▶ [Data shown]:
══════

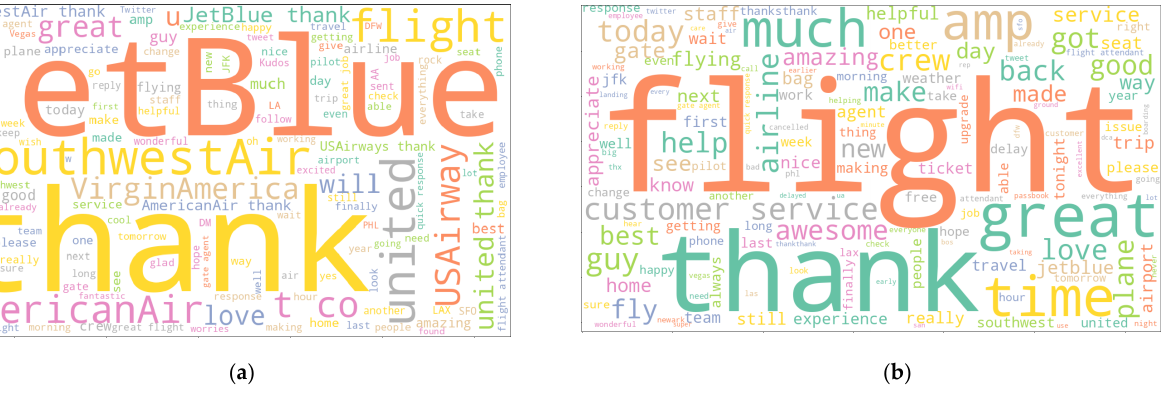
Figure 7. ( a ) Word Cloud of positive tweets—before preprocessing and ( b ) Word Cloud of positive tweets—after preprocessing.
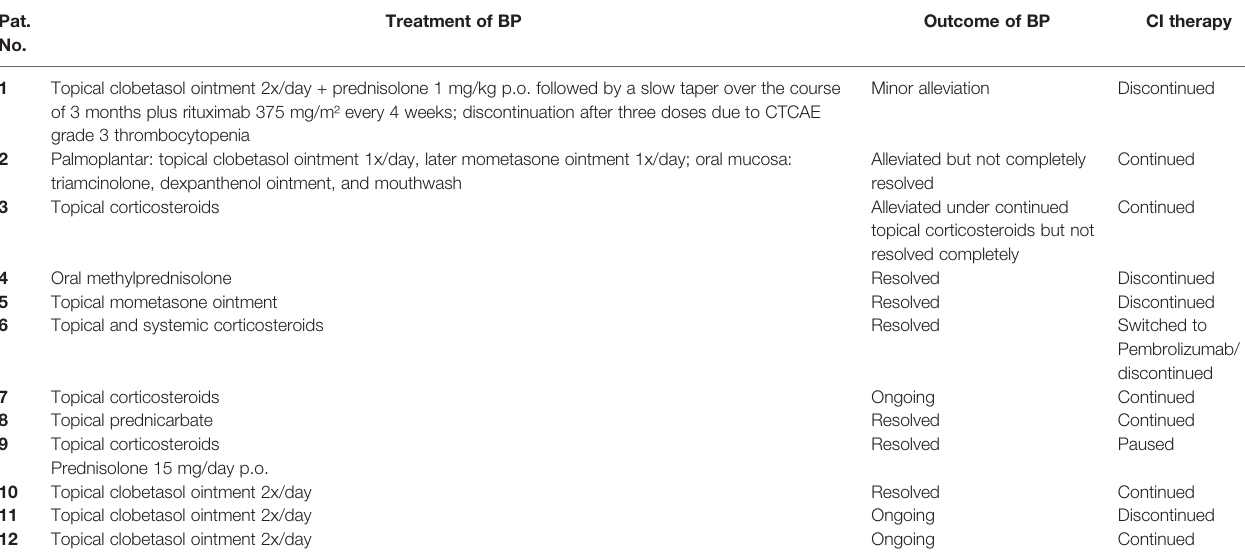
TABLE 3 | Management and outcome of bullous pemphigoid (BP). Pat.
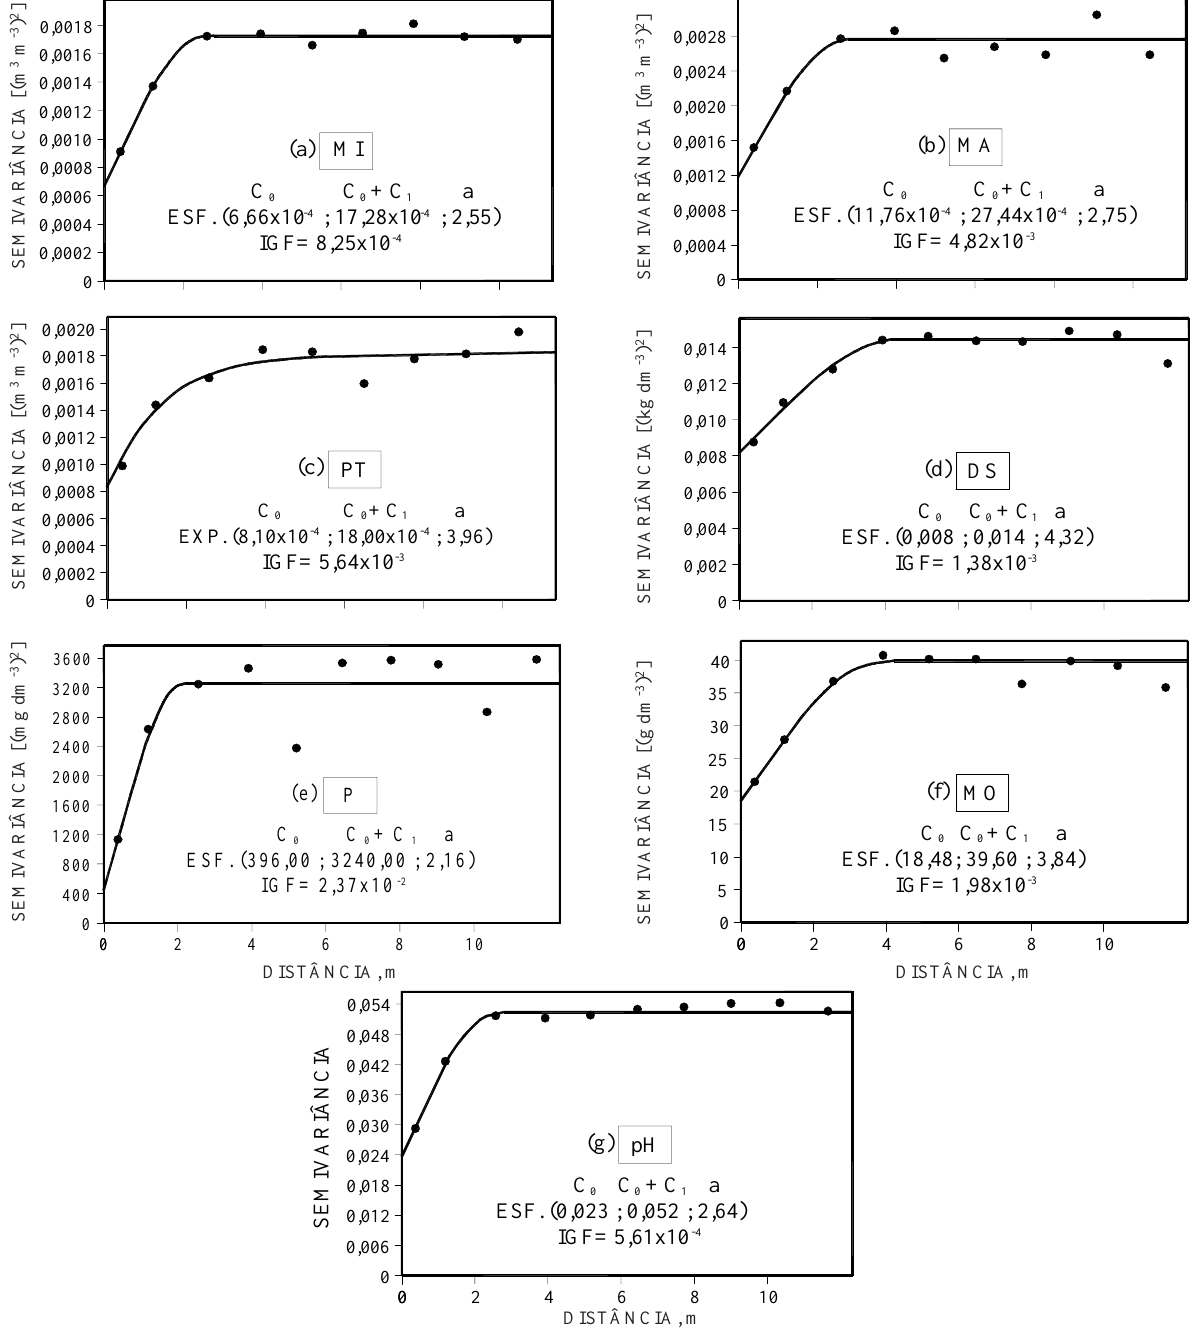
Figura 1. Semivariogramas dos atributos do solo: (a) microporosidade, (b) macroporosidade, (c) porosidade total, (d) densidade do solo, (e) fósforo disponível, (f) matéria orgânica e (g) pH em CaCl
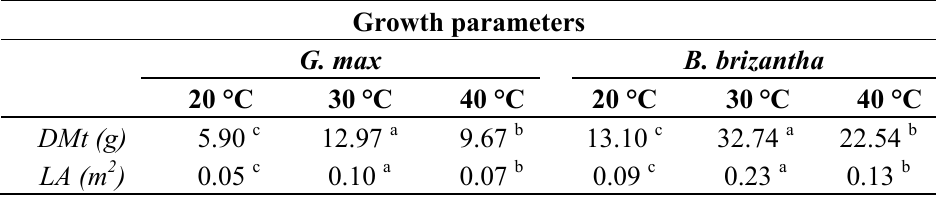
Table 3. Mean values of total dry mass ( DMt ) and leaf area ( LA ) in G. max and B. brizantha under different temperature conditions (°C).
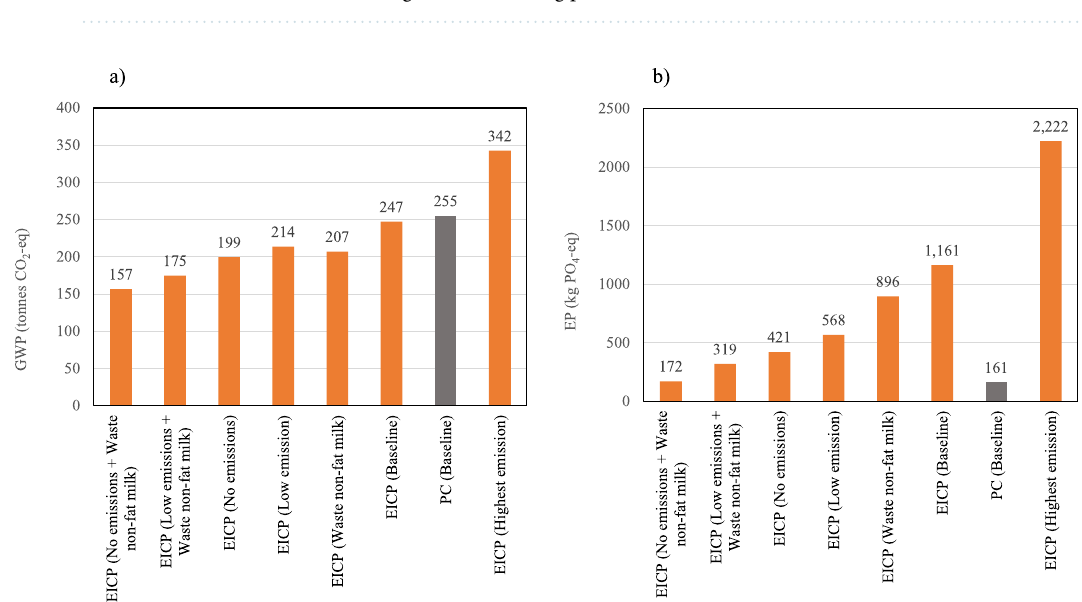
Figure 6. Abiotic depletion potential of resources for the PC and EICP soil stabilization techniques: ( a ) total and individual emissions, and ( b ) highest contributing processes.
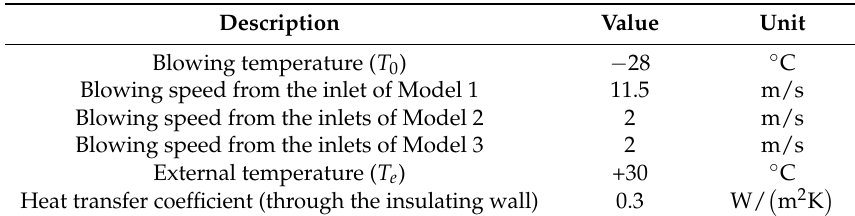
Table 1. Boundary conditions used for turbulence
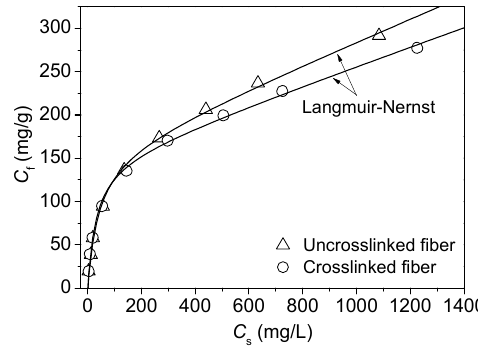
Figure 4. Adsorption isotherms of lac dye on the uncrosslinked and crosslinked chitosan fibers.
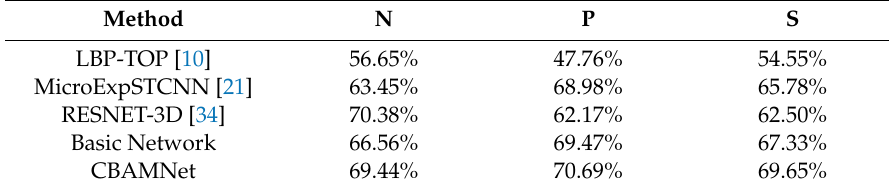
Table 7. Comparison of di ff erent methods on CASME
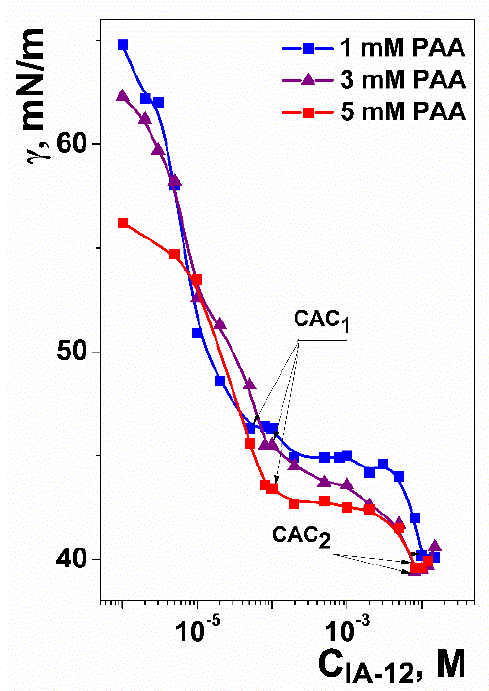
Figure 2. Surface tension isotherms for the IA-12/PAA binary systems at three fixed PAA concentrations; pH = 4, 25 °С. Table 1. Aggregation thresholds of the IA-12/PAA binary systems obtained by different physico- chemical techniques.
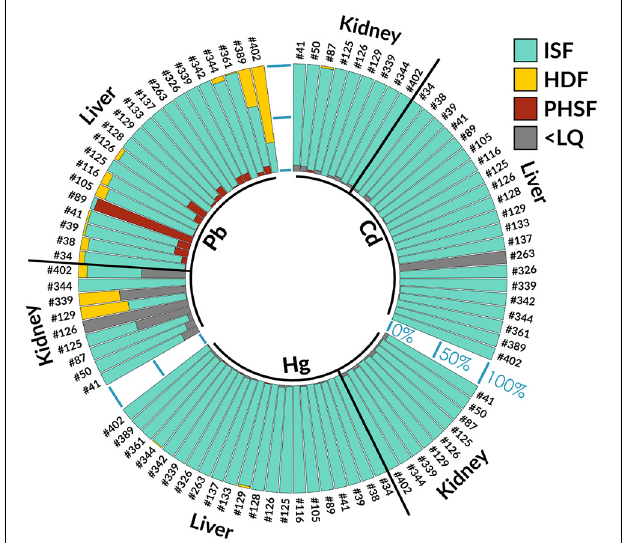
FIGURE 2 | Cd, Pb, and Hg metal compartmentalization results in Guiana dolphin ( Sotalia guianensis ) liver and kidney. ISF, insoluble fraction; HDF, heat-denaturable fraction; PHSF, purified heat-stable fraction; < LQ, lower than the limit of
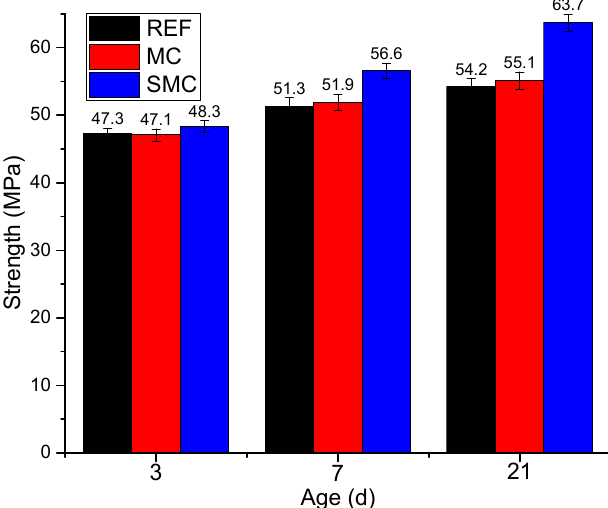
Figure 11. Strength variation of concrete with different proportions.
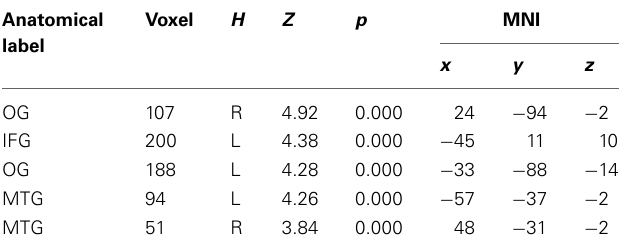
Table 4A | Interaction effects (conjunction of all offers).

══════

▶ [Your goal]: Line by line, restate the data above exactly as it stands, minus the pictures.

▶ [Problem solution]:
Figure 7. ( a ) Word Cloud of positive tweets—before preprocessing and ( b ) Word Cloud of positive tweets—after preprocessing.
TABLE 3 | Management and outcome of bullous pemphigoid (BP). Pat.
Figura 1. Semivariogramas dos atributos do solo: (a) microporosidade, (b) macroporosidade, (c) porosidade total, (d) densidade do solo, (e) fósforo disponível, (f) matéria orgânica e (g) pH em CaCl
Table 3. Mean values of total dry mass ( DMt ) and leaf area ( LA ) in G. max and B. brizantha under different temperature conditions (°C).
Figure 6. Abiotic depletion potential of resources for the PC and EICP soil stabilization techniques: ( a ) total and individual emissions, and ( b ) highest contributing processes.
Table 1. Boundary conditions used for turbulence
Figure 4. Adsorption isotherms of lac dye on the uncrosslinked and crosslinked chitosan fibers.
Table 7. Comparison of di ff erent methods on CASME
Figure 2. Surface tension isotherms for the IA-12/PAA binary systems at three fixed PAA concentrations; pH = 4, 25 °С. Table 1. Aggregation thresholds of the IA-12/PAA binary systems obtained by different physico- chemical techniques.
FIGURE 2 | Cd, Pb, and Hg metal compartmentalization results in Guiana dolphin ( Sotalia guianensis ) liver and kidney. ISF, insoluble fraction; HDF, heat-denaturable fraction; PHSF, purified heat-stable fraction; < LQ, lower than the limit of
Figure 11. Strength variation of concrete with different proportions.
Table 4A | Interaction effects (conjunction of all offers).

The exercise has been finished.